I am 32 and I was reflecting about this today, and why I feel that I have no confidence is because growing up I never felt like I measured up to my mom and dad's success.

My dad and my mom both came from families with modest means, but they were top of their class, and they were the first people in their family to ever go to college, and they had successful careers. My dad was a very successful businessman in the 90s and was once one of the wealthiest man in the city I was born in, he was likeable, and a risk-taker in business, my mom was smart, calm, and well-spoken and went into academia and later became a professor at a university.

Growing up I felt my mom and dad were my role model, and not only did I want to live up to their standards but wanted to exceed it. I had these fantasies of becoming famous, wealthy, or influential. I wanted to be a successful businessman as well or someone famous, or a professional athlete.

But in reality, I was really a kid who struggled with everything, school, athletics, social skills. I the exact opposite of my mom and dad. I was a C student, I was not good at sports, I wasn't popular nor did I have many friends. I was emotional and sensitive to failure and criticism, and had no confidence, I would easily give up on things without trying. I struggled with motivation, and consistency, and I couldn't pay attention.

Yet later on in life I tried to remedy these things, and I had some success. My grades got better in high school and I went to college as well, I found an ok paying job after, my social skills improved and I started to have a bigger circle of friends, I went to the gym religiously and physically got stronger as well.

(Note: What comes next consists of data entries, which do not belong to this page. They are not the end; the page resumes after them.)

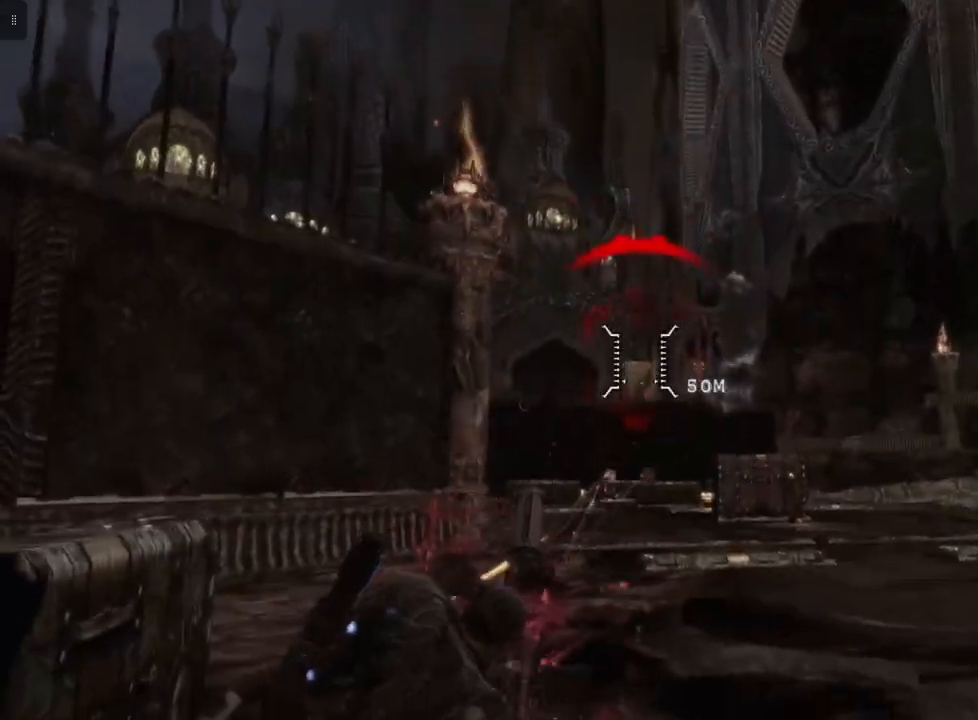
{"buttons": [], "left_stick": "down-left", "right_stick": "center", "events": []}
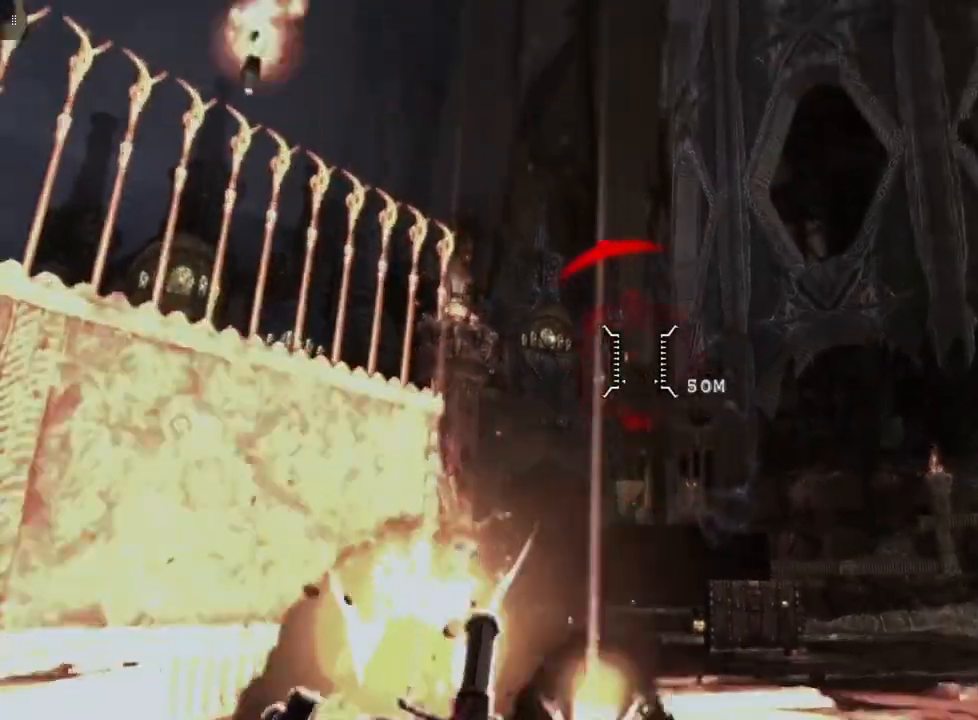
{"buttons": [], "left_stick": "down-left", "right_stick": "center", "events": [[50, "right_stick", "down"], [317, "right_stick", "center"]]}
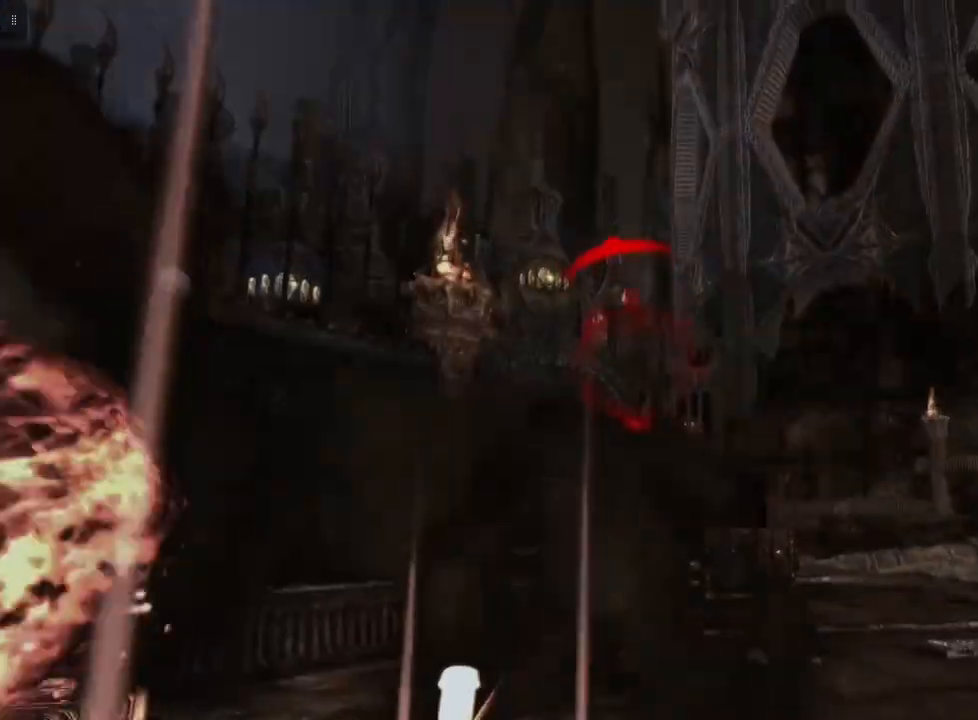
{"buttons": [], "left_stick": "down", "right_stick": "center", "events": [[217, "right_stick", "down"], [333, "left_stick", "down"], [450, "right_stick", "center"]]}
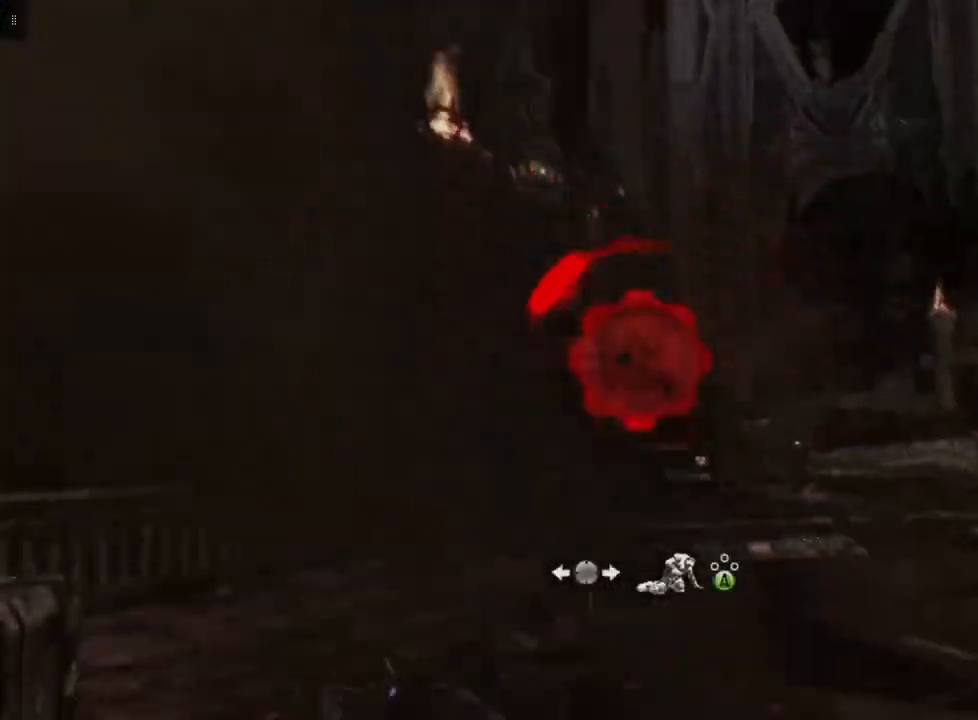
{"buttons": [], "left_stick": "down", "right_stick": "center", "events": []}
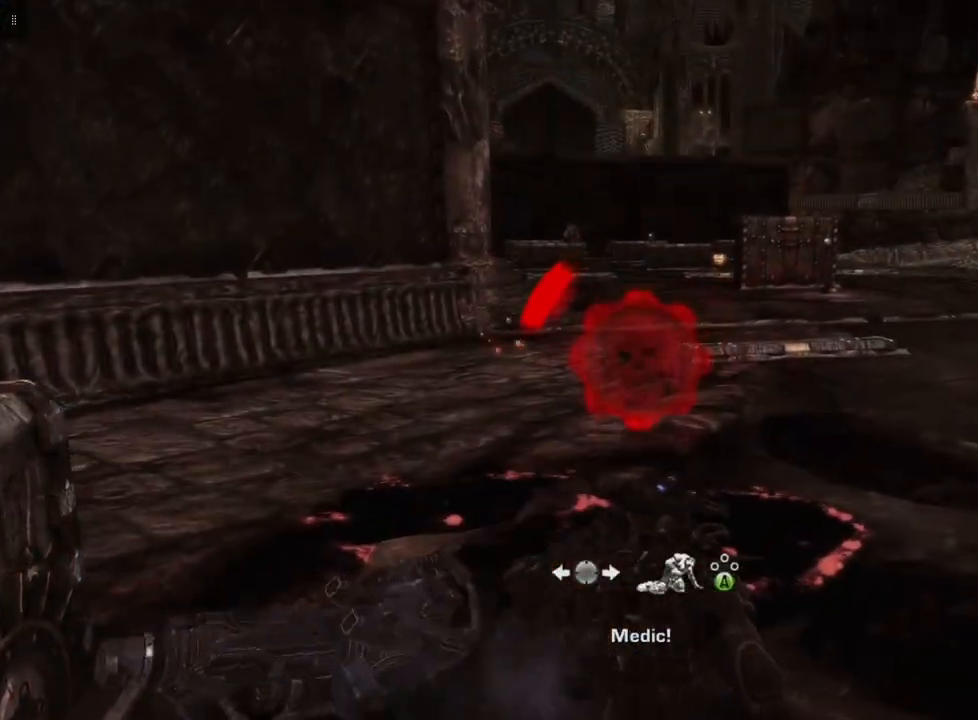
{"buttons": [], "left_stick": "down", "right_stick": "center", "events": [[17, "A", "down"], [100, "A", "up"], [183, "A", "down"], [267, "A", "up"], [350, "A", "down"], [433, "A", "up"]]}
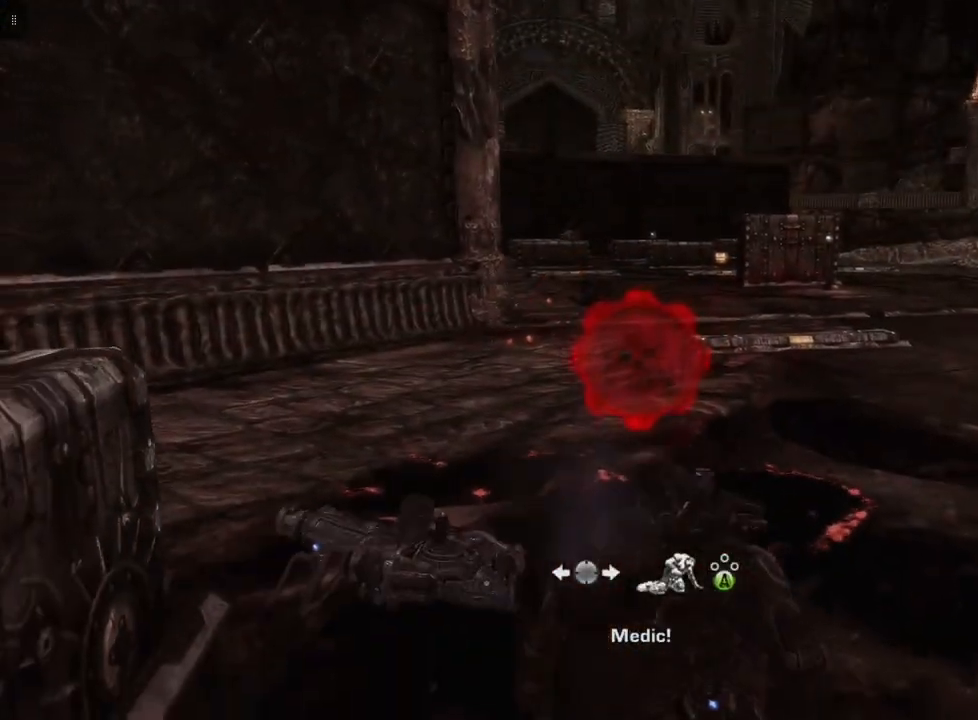
{"buttons": [], "left_stick": "down", "right_stick": "center", "events": [[17, "A", "down"], [133, "A", "up"], [217, "A", "down"], [267, "A", "up"], [383, "A", "down"], [433, "A", "up"]]}
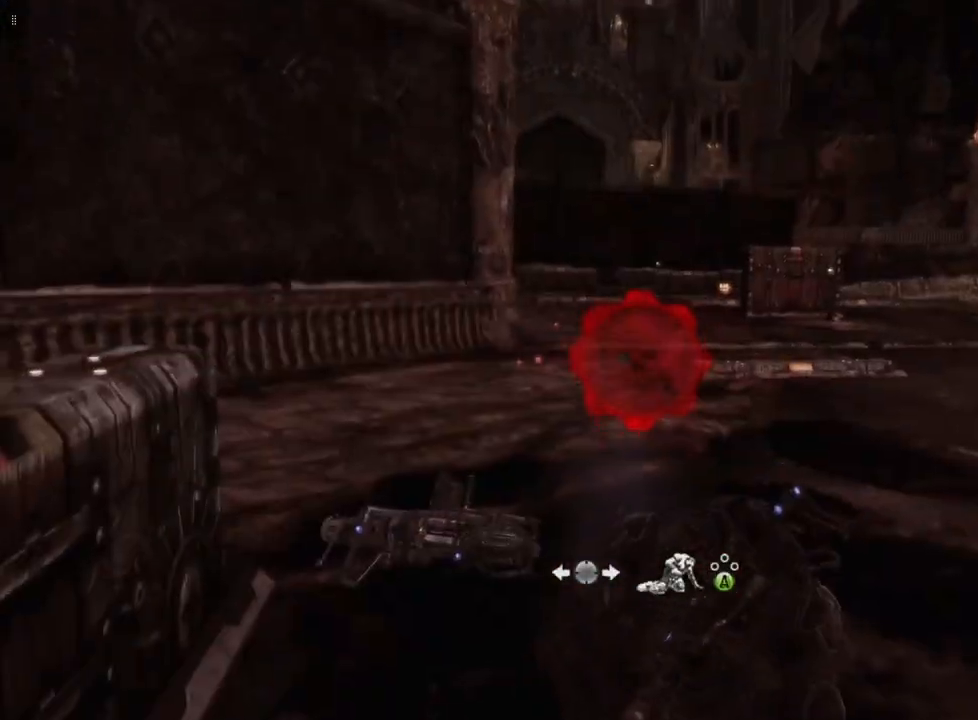
{"buttons": [], "left_stick": "down", "right_stick": "center", "events": [[50, "A", "down"], [100, "A", "up"], [217, "A", "down"], [267, "A", "up"], [383, "A", "down"], [417, "A", "up"]]}
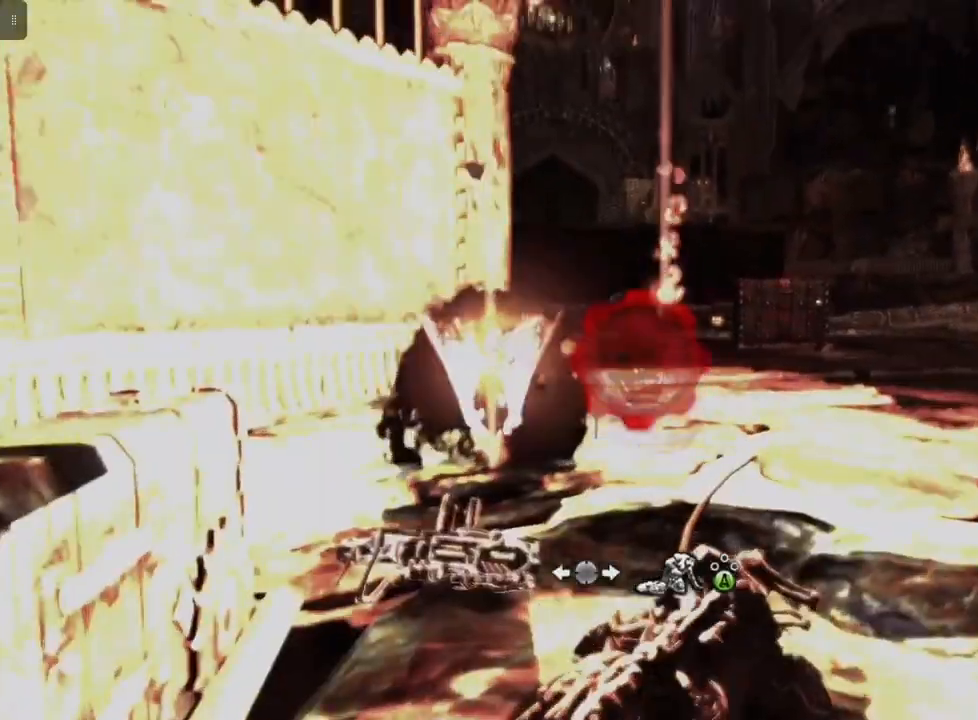
{"buttons": [], "left_stick": "down", "right_stick": "center", "events": [[17, "A", "down"], [83, "A", "up"], [183, "A", "down"], [250, "A", "up"], [383, "A", "down"], [433, "A", "up"]]}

But yet after all these years and all these things, I still felt that I am a loser at 32 years old and that I can't do what others can. That I don't have it in me to handle difficult things, to handle adversity, to solve problems, and everything I accomplished is insignificant and a result of dumb luck rather than my own resilience or effort.

Does anyone feel the same? Can you share how you got over this? Thanks.

Also FYI, my mom is a loving person and always supported me in my choices and struggles. My dad I know he feels disappointed that at 32, I never turned out to be what he wished I would become. I don't blame him for it, at the end of the day, I am who I am.

Also, I lost my job a couple months ago and really struggling find a new one. That's why I've been thinking about my past and trying to work on my confidence to get another job.